6
―――…カチッ…カチッ…カチッ…カチッ…カチッ…!
転換時計の音が鳴り終わった時、周りの景色はすべて静止していた。
日傘を差し、汗を拭き拭き、遊歩道を歩くずんぐりしたおばさん。縁田川を泳ぐ黒や朱色の鯉たち。川面を低く飛ぶ鳥。そして、川の流れすらも。
未来側の操作で時間が止められたのだ。
「どうなってるんだよ、これ…」
唖然とするみなみ。だが、それも束の間のことで再び英麻とハザマを振り払おうとする。暴れ馬さながらの勢いだった。
「エエイ、しょうがないネエッ」
ニコが英麻の肩から飛び降り、すぐさま地面を蹴った。ピンクのゴム毬状になったニコがみなみにボヨンッと体当たりする。
「うわっ!」
みなみはバランスを崩し、ドアが開けられたシリウス328の中へ倒れ込む。はずみで背負っていたスポーツバッグから一枚のカードらしきものがひらりと落ちた。
ん?このカードの図柄、知ってる気がする。何でだろ。
英麻が拾い上げたそのカードには、水色のどこか変わった衣装を着た、やたらと瞳の大きな可愛い女の子のアニメ風イラストが描かれていた。やはり水色の三角帽子をかぶり、メルヘンチックなデザインのほうきと杖を手に持っている。

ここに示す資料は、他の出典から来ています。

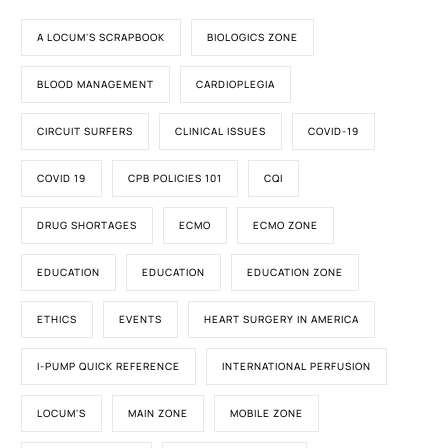
A LOCUM'S SCRAPBOOK
BIOLOGICS ZONE
BLOOD MANAGEMENT
CARDIOPLEGIA
CIRCUIT SURFERS
CLINICAL ISSUES
COVID-19
COVID 19
CPB POLICIES 101
CQI
DRUG SHORTAGES
ECMO
ECMO ZONE
EDUCATION
EDUCATION
EDUCATION ZONE
ETHICS
EVENTS
HEART SURGERY IN AMERICA
I-PUMP QUICK REFERENCE
INTERNATIONAL PERFUSION
LOCUM'S
MAIN ZONE
MOBILE ZONE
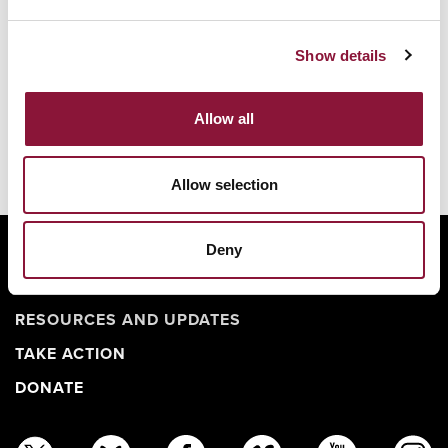
Show details
Allow all
Allow selection
Deny
ABOUT
BANNING NUCLEAR WEAPONS
RESOURCES AND UPDATES
TAKE ACTION
DONATE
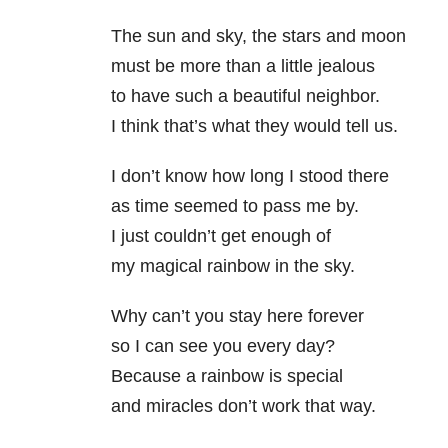
The sun and sky, the stars and moon
must be more than a little jealous
to have such a beautiful neighbor.
I think that’s what they would tell us.
I don’t know how long I stood there
as time seemed to pass me by.
I just couldn’t get enough of
my magical rainbow in the sky.
Why can’t you stay here forever
so I can see you every day?
Because a rainbow is special
and miracles don’t work that way.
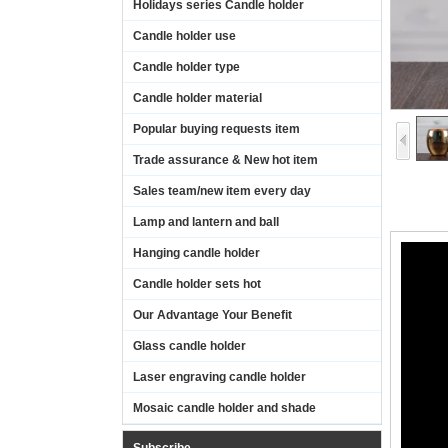
Holidays series Candle holder
Candle holder use
Candle holder type
Candle holder material
Popular buying requests item
Trade assurance & New hot item
Sales team/new item every day
Lamp and lantern and ball
Hanging candle holder
Candle holder sets hot
Our Advantage Your Benefit
Glass candle holder
Laser engraving candle holder
Mosaic candle holder and shade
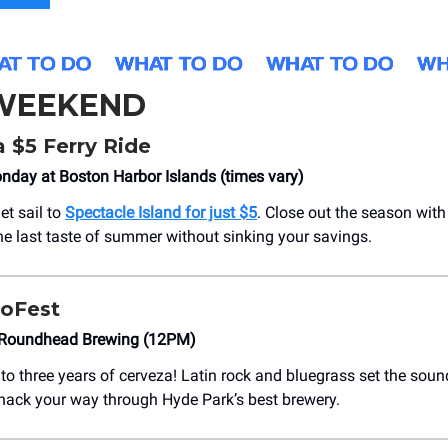
 WEEKEND
 $5 Ferry Ride
day at Boston Harbor Islands (times vary)
et sail to
Spectacle Island for just $5
. Close out the season with
one last taste of summer without sinking your savings.
oFest
 Roundhead Brewing (12PM)
to three years of cerveza! Latin rock and bluegrass set the soun
nack your way through Hyde Park’s best brewery.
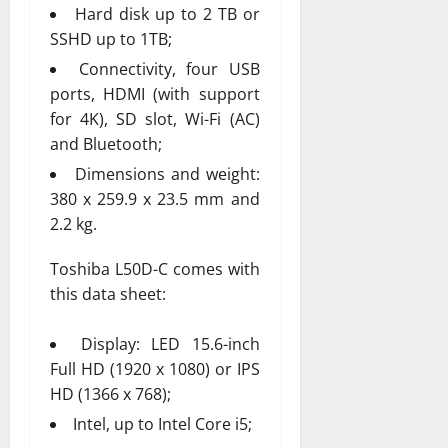
Hard disk up to 2 TB or
SSHD up to 1TB;
Connectivity, four USB
ports, HDMI (with support
for 4K), SD slot, Wi-Fi (AC)
and Bluetooth;
Dimensions and weight:
380 x 259.9 x 23.5 mm and
2.2 kg.
Toshiba L50D-C comes with
this data sheet:
Display: LED 15.6-inch
Full HD (1920 x 1080) or IPS
HD (1366 x 768);
Intel, up to Intel Core i5;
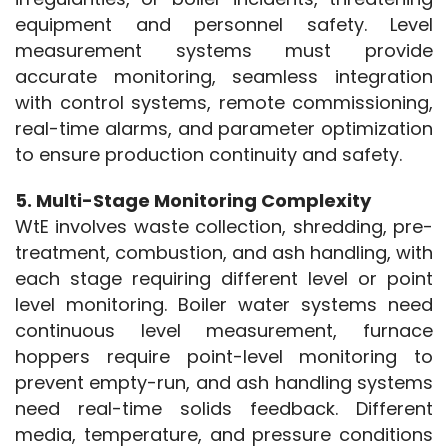
equipment and personnel safety. Level 
measurement systems must provide 
accurate monitoring, seamless integration 
with control systems, remote commissioning, 
real-time alarms, and parameter optimization 
to ensure production continuity and safety.
5. Multi-Stage Monitoring Complexity
WtE involves waste collection, shredding, pre-
treatment, combustion, and ash handling, with 
each stage requiring different level or point 
level monitoring. Boiler water systems need 
continuous level measurement, furnace 
hoppers require point-level monitoring to 
prevent empty-run, and ash handling systems 
need real-time solids feedback. Different 
media, temperature, and pressure conditions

みなみはカードを落としたことには気がついていなかった。
「何だよ、こいつ!?豚の妖怪か?」
「ムウ、失礼ダネッ。この第八部隊のキュートでお茶目なアイドル、ニコ777を妖怪呼ばわりするなんてエ」
「んなこと言ってる場合かっ。ニコも早く押さえるの手伝え。おい、おまえは何してるんだよ、ぐずぐずするな!」
「えっ…ああ、ごめん!」
ひとまずカードをポケットにしまい、英麻はシリウス328に乗り込んだ。
「ミサキ先輩!は、発進の準備をっ、お願いします!」
「了解」
ミサキが気のない返事をして操縦桿を握った。全員が乗り込んだシリウス328が青い光の帯に包まれ始める。
時刻はついに午後四時ちょうど。
英麻は、なおもじたばたするみなみをハザマとニコとで必死で押さえつけた。
遊園地、ファンタジードームから強引にタイムスリップさせられた時の状況が頭の中に蘇っていく。このせわしなさ。ドタバタ感。ニコのタックル攻撃。すべてに身覚えがある。
ああもうっ。これじゃ、初めてタイムスリップした時と同じ展開じゃないのよ。もっとスマートな感じでいきたかったのにっ。
必死でみなみのげんこつをよけつつ、英麻は情けない顔で天を仰いだ。
喧噪の中、青い光と共にシリウス328は縁田川沿いの空き地から消え去った。